- **What the task asks**: Transcribe the records below from the first line to the line that includes "### Ethical Considerations", inclusive, and omit the pictures.

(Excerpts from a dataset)
'''
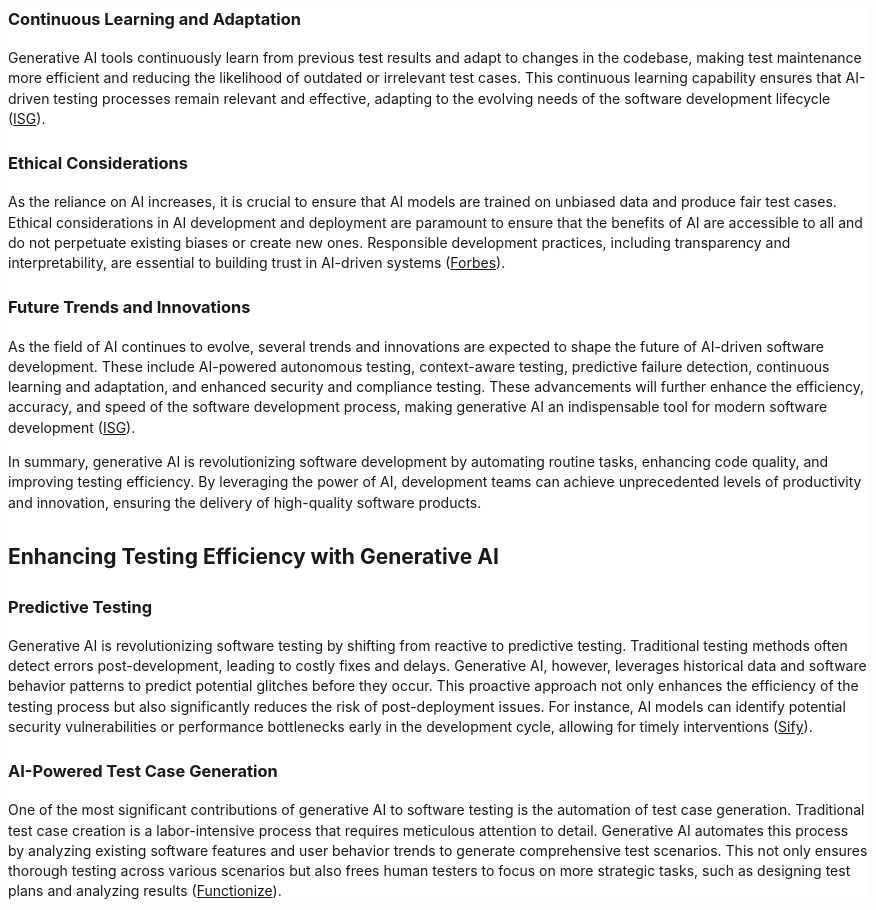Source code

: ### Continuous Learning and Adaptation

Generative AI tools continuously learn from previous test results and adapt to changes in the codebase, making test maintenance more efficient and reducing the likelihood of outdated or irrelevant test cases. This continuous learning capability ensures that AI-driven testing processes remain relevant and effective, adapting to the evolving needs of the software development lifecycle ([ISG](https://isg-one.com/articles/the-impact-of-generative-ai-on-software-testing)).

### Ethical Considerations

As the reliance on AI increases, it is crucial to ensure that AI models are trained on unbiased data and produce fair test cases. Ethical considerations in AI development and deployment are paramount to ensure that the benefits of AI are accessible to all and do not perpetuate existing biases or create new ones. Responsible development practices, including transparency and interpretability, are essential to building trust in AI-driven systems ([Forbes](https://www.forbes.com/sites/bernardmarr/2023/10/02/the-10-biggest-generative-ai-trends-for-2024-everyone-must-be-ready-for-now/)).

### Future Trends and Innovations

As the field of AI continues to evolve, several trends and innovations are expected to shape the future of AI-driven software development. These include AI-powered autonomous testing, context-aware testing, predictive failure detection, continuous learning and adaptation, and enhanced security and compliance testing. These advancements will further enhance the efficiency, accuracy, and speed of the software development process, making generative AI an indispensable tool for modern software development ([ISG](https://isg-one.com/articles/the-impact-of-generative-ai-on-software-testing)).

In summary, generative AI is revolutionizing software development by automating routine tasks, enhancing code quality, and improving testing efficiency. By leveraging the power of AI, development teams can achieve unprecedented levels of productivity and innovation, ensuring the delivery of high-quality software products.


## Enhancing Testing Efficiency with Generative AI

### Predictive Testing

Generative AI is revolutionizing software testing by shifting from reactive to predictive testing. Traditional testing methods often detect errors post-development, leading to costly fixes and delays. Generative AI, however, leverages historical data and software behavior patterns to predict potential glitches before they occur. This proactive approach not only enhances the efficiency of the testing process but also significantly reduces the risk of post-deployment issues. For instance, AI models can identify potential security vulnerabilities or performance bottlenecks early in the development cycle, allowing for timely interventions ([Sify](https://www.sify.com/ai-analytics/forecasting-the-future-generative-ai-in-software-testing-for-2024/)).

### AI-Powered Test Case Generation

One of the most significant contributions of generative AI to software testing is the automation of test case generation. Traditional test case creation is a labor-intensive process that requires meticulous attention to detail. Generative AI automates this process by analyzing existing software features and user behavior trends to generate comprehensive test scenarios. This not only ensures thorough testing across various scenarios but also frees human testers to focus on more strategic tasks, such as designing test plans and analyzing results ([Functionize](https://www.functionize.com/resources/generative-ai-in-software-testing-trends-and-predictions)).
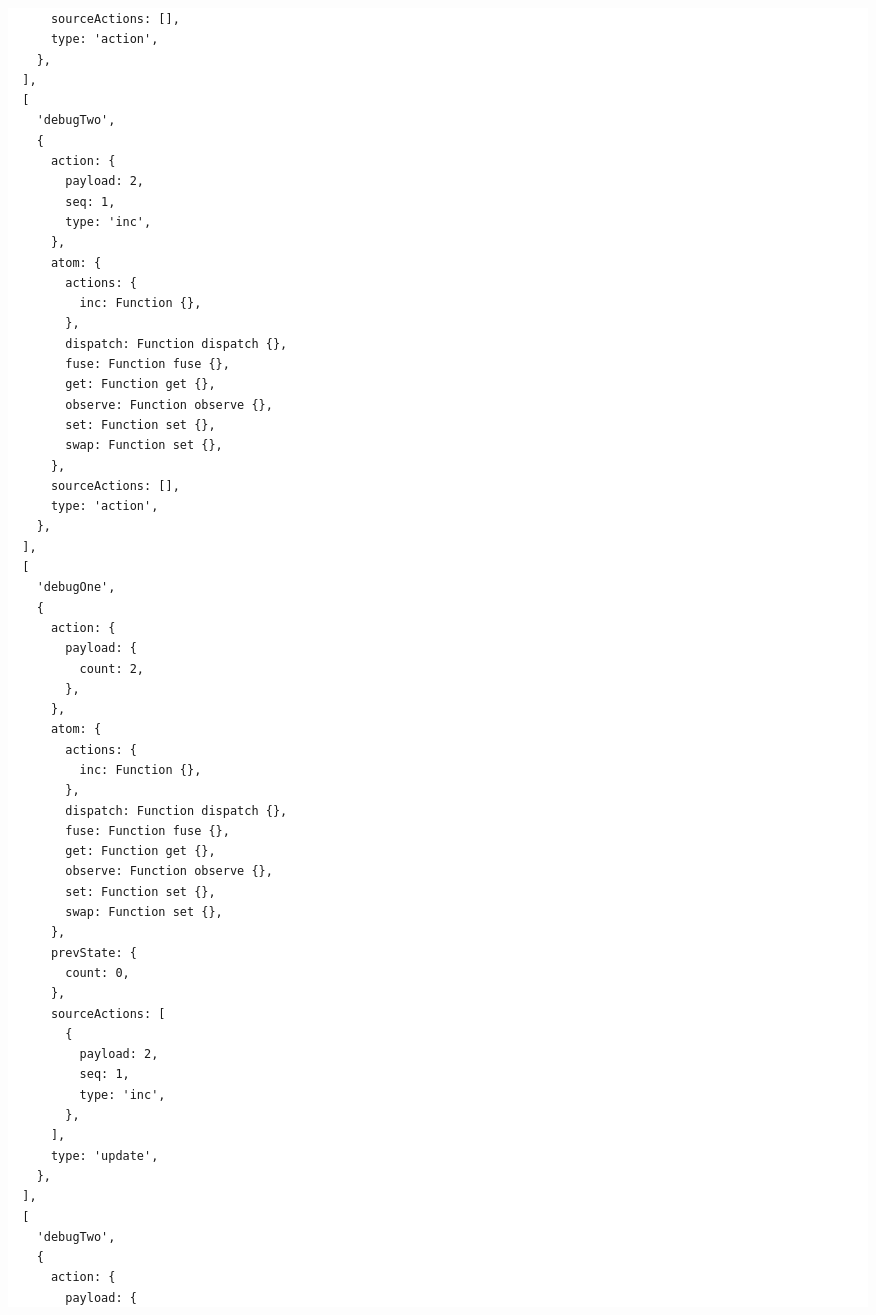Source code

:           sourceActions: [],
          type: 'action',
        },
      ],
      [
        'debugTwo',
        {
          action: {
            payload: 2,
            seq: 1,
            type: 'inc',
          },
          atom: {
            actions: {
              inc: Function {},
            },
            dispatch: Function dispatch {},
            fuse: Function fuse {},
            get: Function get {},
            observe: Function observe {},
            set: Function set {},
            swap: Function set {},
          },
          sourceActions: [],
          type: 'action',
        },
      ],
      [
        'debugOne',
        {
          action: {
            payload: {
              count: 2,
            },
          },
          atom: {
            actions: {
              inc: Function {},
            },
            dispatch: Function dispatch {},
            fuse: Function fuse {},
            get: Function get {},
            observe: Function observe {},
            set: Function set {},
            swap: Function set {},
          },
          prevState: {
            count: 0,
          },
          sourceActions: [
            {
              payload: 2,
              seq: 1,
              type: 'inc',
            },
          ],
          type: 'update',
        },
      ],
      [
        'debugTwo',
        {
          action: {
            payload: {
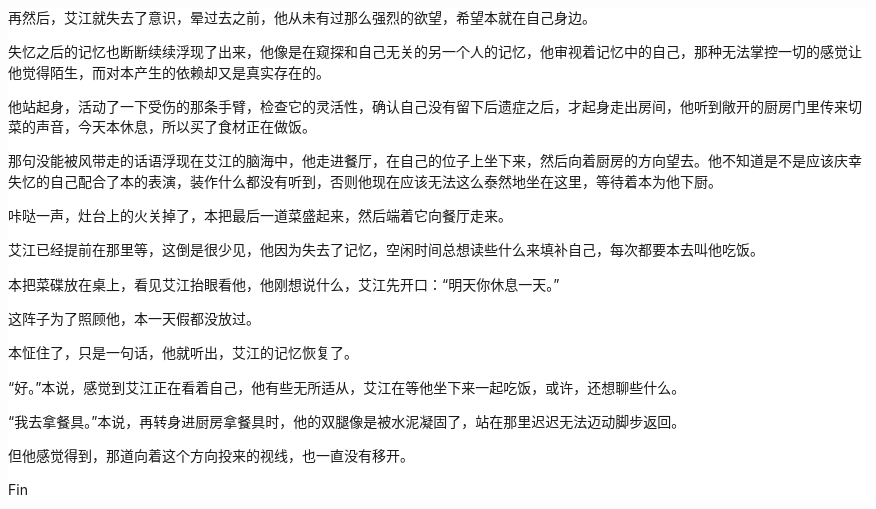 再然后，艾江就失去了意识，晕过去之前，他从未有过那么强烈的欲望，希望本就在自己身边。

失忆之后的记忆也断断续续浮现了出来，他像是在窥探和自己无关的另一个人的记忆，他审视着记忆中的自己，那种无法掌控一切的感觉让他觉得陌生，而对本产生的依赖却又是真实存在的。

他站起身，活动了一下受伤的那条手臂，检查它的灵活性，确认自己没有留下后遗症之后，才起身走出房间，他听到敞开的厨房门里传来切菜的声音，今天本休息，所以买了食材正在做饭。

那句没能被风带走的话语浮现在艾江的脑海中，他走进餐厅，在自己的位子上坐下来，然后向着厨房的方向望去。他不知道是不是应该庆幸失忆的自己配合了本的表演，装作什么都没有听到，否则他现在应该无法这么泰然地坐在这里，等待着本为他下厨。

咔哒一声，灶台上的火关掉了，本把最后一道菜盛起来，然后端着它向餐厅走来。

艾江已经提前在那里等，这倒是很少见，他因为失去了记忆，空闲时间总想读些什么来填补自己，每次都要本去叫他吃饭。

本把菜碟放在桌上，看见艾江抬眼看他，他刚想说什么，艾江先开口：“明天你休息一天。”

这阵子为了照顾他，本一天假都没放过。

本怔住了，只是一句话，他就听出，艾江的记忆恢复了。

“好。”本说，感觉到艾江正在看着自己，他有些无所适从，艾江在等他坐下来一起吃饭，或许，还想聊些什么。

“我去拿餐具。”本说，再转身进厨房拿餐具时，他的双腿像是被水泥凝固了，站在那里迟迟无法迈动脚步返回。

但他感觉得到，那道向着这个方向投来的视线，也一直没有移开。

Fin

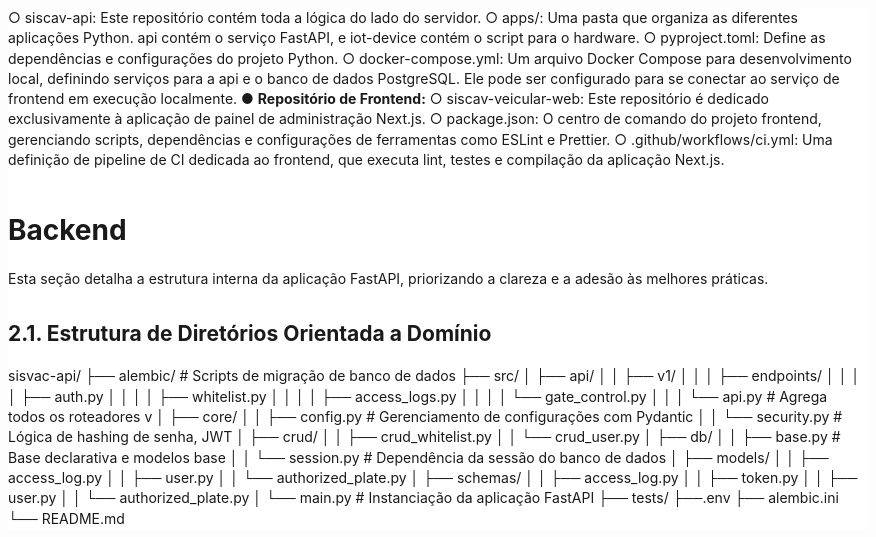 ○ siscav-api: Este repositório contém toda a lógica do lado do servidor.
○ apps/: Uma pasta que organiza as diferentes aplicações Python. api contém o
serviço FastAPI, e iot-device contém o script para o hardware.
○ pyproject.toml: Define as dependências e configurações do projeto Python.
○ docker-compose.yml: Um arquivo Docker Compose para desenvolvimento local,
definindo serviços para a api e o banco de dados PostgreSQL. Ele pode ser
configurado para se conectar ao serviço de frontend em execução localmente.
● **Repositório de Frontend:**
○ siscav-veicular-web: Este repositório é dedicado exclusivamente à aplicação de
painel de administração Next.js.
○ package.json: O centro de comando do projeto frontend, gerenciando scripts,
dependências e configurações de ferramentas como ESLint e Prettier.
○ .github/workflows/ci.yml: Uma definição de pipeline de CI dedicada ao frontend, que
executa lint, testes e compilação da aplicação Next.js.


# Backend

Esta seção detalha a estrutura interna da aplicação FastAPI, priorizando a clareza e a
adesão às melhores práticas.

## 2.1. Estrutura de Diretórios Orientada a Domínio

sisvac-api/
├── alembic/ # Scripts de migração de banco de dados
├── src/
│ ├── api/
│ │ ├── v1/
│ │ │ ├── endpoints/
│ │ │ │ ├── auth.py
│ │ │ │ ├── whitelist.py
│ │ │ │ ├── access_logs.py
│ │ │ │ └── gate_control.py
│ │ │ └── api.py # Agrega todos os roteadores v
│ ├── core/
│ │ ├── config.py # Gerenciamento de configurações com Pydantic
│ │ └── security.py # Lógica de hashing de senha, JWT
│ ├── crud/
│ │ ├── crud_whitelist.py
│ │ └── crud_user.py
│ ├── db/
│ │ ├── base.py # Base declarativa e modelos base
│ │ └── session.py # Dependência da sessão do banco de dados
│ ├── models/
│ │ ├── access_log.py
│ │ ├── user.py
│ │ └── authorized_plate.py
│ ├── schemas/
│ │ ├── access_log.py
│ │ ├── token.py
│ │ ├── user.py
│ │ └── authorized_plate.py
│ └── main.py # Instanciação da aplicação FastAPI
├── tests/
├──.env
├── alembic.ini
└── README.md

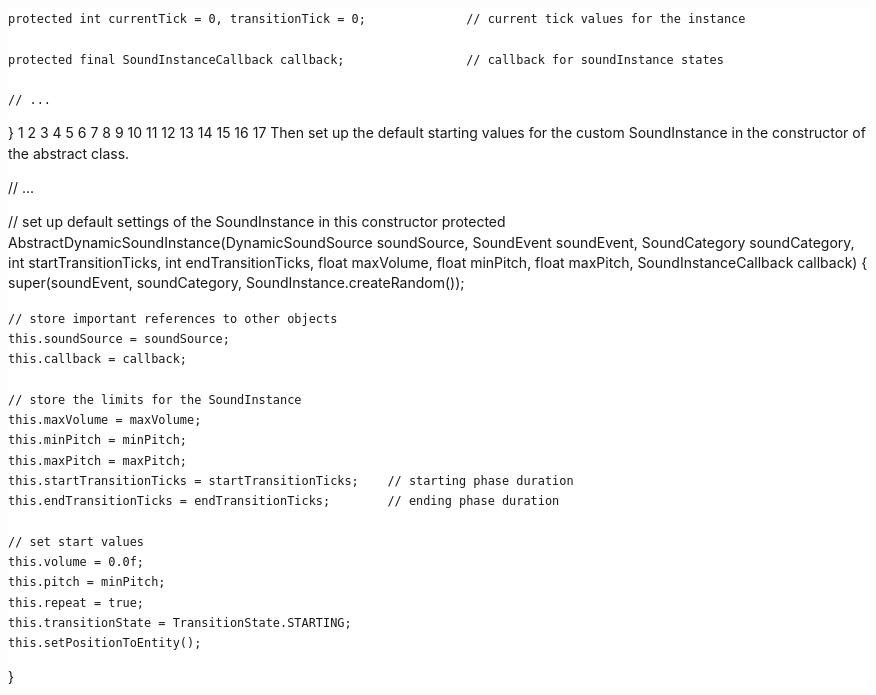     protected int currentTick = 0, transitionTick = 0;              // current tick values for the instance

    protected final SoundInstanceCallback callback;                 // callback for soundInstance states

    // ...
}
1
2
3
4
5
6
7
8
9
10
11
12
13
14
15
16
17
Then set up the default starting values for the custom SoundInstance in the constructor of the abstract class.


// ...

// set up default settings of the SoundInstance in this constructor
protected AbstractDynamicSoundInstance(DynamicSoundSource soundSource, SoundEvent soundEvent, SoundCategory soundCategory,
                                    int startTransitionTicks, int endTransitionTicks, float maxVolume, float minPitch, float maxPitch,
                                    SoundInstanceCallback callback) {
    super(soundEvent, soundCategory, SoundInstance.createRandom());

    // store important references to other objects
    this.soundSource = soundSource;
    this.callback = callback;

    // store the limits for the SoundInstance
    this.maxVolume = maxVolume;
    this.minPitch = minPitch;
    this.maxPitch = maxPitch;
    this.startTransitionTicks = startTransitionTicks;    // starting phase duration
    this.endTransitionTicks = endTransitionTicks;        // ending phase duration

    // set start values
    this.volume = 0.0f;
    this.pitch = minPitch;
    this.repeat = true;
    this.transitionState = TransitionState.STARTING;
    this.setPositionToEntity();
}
'''
- **Answer below**:
Source code

: ### Continuous Learning and Adaptation

Generative AI tools continuously learn from previous test results and adapt to changes in the codebase, making test maintenance more efficient and reducing the likelihood of outdated or irrelevant test cases. This continuous learning capability ensures that AI-driven testing processes remain relevant and effective, adapting to the evolving needs of the software development lifecycle ([ISG](https://isg-one.com/articles/the-impact-of-generative-ai-on-software-testing)).

### Ethical Considerations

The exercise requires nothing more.